11. reference buffer circuit as claimed in claim 10 is characterized in that, this driving stage comprises:
Second low-pass filter is couple to this gate terminal of this second driving transistors, and this second driving voltage is implemented low-pass filtering, thereby exports second filtering voltage; And
Second driving transistors, have drain electrode end, gate terminal and source terminal, wherein, this drain electrode end of this second driving transistors is used to receive this first supply voltage, this gate terminal of this second driving transistors is couple to this second low-pass filter and is used to receive this second filtering voltage, and this source terminal of this second driving transistors is used to export this second output voltage.
12. reference buffer circuit as claimed in claim 11 is characterized in that, this buffer stage further comprises:
Buffer stage resistance is couple between this source terminal of this source terminal of this first buffer transistor and this second buffer transistor; And
Driving stage resistance is couple between this source terminal of this source terminal of this first driving transistors and this second driving transistors.
13. a reference buffer circuit comprises:
The first transistor, have drain electrode end, gate terminal and source terminal, wherein, this drain electrode end of this first transistor is used to receive first supply voltage, this gate terminal of this first transistor is controlled by first driving voltage, and this source terminal of this first transistor is used to export first output voltage;
First operational amplifier, have first input end, second input end and output terminal, wherein, this first input end of this first operational amplifier is used to receive this first input voltage, this second input end of this first operational amplifier is connected to this source terminal of this first transistor, and this output terminal of this first operational amplifier is used to export the first tracking voltage; And
First level shifter is couple to this gate terminal of this output terminal and this first transistor of this first operational amplifier, is used to be shifted that this first follows the trail of the level of voltage, thereby produces this first driving voltage.

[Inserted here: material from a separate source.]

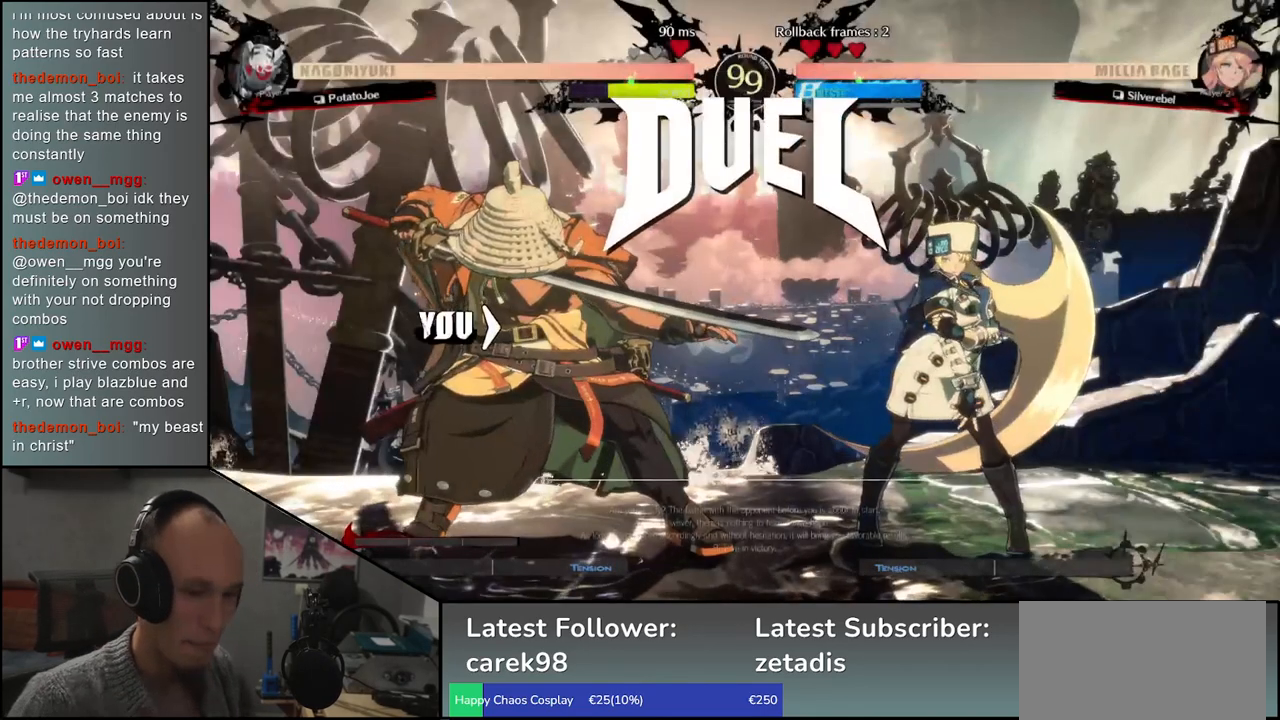
{"buttons": [], "left_stick": "left", "events": []}
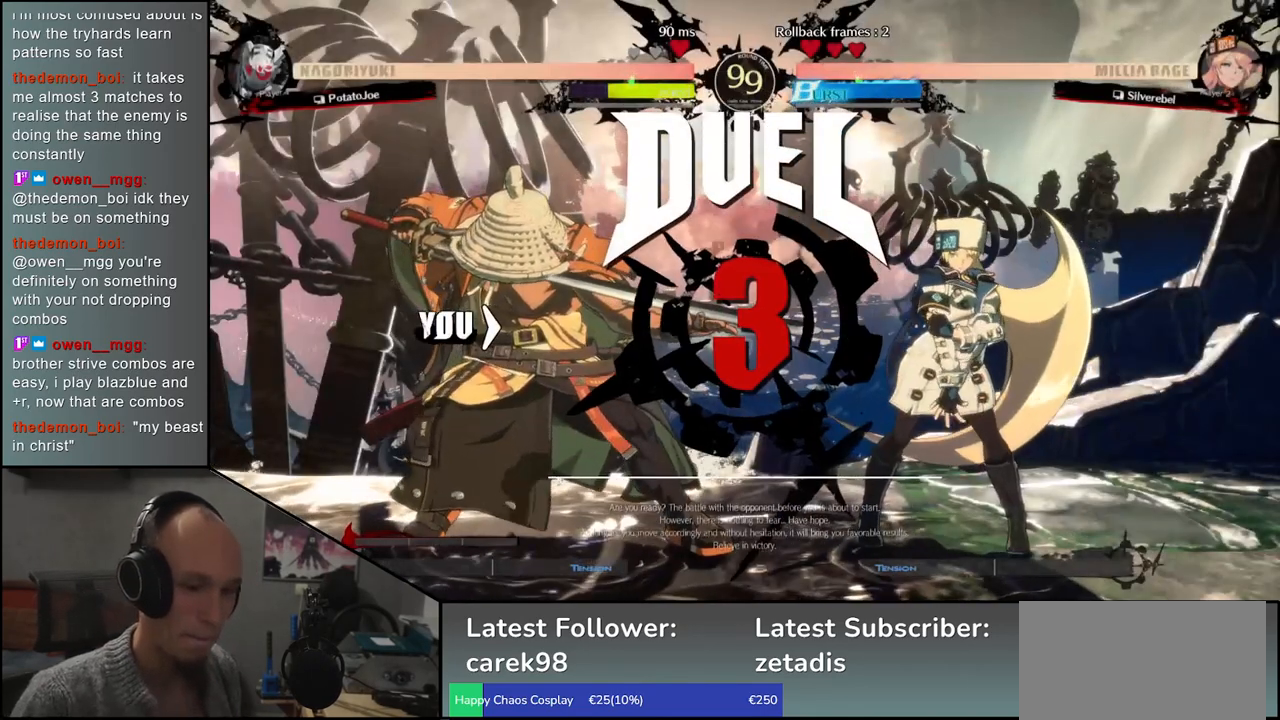
{"buttons": [], "left_stick": "left", "events": []}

14. reference buffer circuit as claimed in claim 13 is characterized in that, this first level shifter comprises:
First capacitor is couple to this output terminal and this first transistor of this first operational amplifier;
Second capacitor; And
A plurality of switchs, the voltage that is used for being stored temporarily in this second capacitor couples this to first capacitor, with this level of this first tracking voltage that is shifted, thereby produces this first driving voltage.
15. reference buffer circuit as claimed in claim 14 is characterized in that, these a plurality of switchs are used for:
In first pattern, this second capacitor is gone to be connected with this first capacitor, this second capacitor is connected with this Charge Source with charging;
In second pattern, this second capacitor is gone to be connected with this Charge Source, then this second capacitor is connected between this gate terminal of this input end of this first operational amplifier and this first transistor.
16. reference buffer circuit as claimed in claim 15 is characterized in that, the capacitance of this first capacitor is greater than this capacitance of this second capacitor.
17. reference buffer circuit as claimed in claim 13 is characterized in that, this driving stage comprises:
Transistor seconds, have drain electrode end, gate terminal and source terminal, wherein, this drain electrode end of this transistor seconds couples second source voltage, this gate terminal of this transistor seconds is controlled by second driving voltage, and this source terminal of this transistor seconds is exported second output voltage;
Second operational amplifier has first output terminal, second input end and output terminal, and wherein, this first input end coupling of this second operational amplifier is used to receive second input voltage, and this output terminal of this second operational amplifier is used to export second and follows the trail of voltage;
Second level shifter is couple to this output terminal of this second operational amplifier, and this second follows the trail of the level of voltage to be shifted, thereby produces this second driving voltage;
18. reference buffer circuit as claimed in claim 17 is characterized in that, this second level shifter comprises:
The 3rd capacitor is couple between this gate terminal of this output terminal of this second operational amplifier and this transistor seconds; And
The 4th capacitor; And
A plurality of switchs, the voltage that is used for temporarily being stored in the 4th capacitor couples the 3rd capacitor, with this level of this second tracking voltage that is shifted, to produce this second driving voltage.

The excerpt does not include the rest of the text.